EXERCISE DIRECTIONS> Arrange the entries starting with the line that contains "Here, ahead means" and going on through the line that contains "Answer: approximately 315°" as a two-column CSV with the headers text and answer, one row per entry. Put each value in a single quoted field with line breaks changed to spaces.

(Extracted records)
=== Begin Enclosure ===

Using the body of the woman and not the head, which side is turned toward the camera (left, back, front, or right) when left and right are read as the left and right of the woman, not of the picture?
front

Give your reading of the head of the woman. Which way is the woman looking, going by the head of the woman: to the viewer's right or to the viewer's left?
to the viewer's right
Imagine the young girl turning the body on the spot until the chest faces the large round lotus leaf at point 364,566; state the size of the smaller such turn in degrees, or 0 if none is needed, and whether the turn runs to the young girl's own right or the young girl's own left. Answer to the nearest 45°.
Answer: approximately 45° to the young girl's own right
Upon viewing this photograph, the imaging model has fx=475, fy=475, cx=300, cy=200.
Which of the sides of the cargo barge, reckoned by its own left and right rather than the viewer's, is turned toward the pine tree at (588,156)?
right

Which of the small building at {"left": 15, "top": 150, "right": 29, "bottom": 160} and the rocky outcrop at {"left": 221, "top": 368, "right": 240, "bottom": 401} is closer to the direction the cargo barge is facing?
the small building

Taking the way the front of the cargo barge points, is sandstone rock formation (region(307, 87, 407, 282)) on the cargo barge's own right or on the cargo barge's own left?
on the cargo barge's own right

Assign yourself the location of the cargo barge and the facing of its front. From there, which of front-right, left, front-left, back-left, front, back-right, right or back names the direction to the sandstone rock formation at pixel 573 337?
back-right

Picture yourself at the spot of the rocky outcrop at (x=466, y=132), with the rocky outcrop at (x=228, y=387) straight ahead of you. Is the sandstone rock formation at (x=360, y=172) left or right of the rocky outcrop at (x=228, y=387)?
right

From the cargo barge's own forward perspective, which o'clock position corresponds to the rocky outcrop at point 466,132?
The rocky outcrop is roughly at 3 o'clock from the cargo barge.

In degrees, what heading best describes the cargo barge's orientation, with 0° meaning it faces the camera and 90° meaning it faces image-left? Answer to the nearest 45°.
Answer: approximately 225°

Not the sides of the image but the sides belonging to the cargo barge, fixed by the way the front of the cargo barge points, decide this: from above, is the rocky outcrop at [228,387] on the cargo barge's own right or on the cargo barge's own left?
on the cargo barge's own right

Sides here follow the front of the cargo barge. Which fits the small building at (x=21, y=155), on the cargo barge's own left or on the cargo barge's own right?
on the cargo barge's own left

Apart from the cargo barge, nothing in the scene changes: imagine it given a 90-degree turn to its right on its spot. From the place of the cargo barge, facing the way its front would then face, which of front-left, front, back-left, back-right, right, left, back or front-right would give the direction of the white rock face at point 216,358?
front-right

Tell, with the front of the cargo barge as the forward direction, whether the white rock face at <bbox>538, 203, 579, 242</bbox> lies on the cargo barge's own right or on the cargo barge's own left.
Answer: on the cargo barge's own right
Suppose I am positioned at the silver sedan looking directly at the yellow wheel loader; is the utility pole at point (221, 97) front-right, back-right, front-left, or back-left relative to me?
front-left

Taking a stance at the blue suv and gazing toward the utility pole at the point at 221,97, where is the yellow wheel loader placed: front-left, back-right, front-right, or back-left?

=== End Enclosure ===
=== Begin Enclosure ===

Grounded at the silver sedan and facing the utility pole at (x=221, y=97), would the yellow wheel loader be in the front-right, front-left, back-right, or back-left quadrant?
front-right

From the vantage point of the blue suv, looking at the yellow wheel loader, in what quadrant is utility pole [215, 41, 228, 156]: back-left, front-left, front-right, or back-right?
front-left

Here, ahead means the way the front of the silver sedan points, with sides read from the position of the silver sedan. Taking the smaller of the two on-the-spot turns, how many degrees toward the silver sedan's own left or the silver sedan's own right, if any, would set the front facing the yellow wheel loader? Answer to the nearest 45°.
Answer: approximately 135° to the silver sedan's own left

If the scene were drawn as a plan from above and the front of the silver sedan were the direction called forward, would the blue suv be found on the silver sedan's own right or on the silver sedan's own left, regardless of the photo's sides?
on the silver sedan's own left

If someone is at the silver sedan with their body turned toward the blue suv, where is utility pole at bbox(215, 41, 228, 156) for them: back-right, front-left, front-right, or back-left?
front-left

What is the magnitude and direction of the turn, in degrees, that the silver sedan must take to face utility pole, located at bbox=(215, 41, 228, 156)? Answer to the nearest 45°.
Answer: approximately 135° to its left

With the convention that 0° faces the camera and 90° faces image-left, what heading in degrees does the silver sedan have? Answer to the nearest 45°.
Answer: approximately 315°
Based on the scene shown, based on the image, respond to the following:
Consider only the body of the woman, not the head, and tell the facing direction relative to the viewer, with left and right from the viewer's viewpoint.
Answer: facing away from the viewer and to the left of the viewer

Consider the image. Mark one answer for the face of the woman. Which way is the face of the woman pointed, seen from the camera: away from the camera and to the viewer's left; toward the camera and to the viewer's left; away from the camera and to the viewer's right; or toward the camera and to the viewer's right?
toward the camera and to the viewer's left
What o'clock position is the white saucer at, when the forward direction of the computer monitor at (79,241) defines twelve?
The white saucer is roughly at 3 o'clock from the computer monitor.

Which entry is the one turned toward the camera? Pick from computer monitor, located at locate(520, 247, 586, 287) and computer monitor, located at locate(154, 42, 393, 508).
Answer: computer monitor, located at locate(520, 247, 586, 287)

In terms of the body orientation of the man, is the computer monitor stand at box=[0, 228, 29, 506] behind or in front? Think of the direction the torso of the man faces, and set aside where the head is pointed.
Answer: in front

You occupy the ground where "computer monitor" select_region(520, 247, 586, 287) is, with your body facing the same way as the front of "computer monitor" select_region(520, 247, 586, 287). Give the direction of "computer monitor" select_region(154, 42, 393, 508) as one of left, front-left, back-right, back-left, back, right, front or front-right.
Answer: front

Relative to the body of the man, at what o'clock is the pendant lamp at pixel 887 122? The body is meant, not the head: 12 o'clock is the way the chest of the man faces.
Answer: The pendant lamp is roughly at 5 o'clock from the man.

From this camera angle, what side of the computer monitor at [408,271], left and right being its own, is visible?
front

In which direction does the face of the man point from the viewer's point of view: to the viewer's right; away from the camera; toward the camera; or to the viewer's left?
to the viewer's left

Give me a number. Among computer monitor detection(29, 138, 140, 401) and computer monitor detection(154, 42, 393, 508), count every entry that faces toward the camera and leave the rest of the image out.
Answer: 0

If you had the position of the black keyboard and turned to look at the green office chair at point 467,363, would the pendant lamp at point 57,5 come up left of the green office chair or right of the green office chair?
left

=== End Enclosure ===

ANSWER TO THE EXERCISE>
text,answer
"Here, ahead means the way the front of the silver sedan points, with sides read from the position of the silver sedan. Taking the smaller of the two on-the-spot turns, how many degrees toward the silver sedan's own left or the silver sedan's own right, if any, would set the front facing the yellow wheel loader? Answer to the nearest 45°. Answer:","approximately 135° to the silver sedan's own left"
"If the scene were drawn as a plan from above and the front of the silver sedan were the direction called forward, would the blue suv be found on the silver sedan's own right or on the silver sedan's own left, regardless of the photo's sides?","on the silver sedan's own left"
"If someone is at the silver sedan with their body turned toward the blue suv, where is utility pole at bbox(215, 41, 228, 156) for them: back-right, front-left, front-right, or back-left?","front-left"
"What is the magnitude and direction of the turn, in degrees, that the silver sedan must take to face utility pole, located at bbox=(215, 41, 228, 156)? Answer to the nearest 45°. Answer:","approximately 135° to its left"
"With the convention that 0° faces the camera and 90° faces image-left, what heading in degrees does the silver sedan have? Answer to the nearest 45°. Answer:","approximately 315°"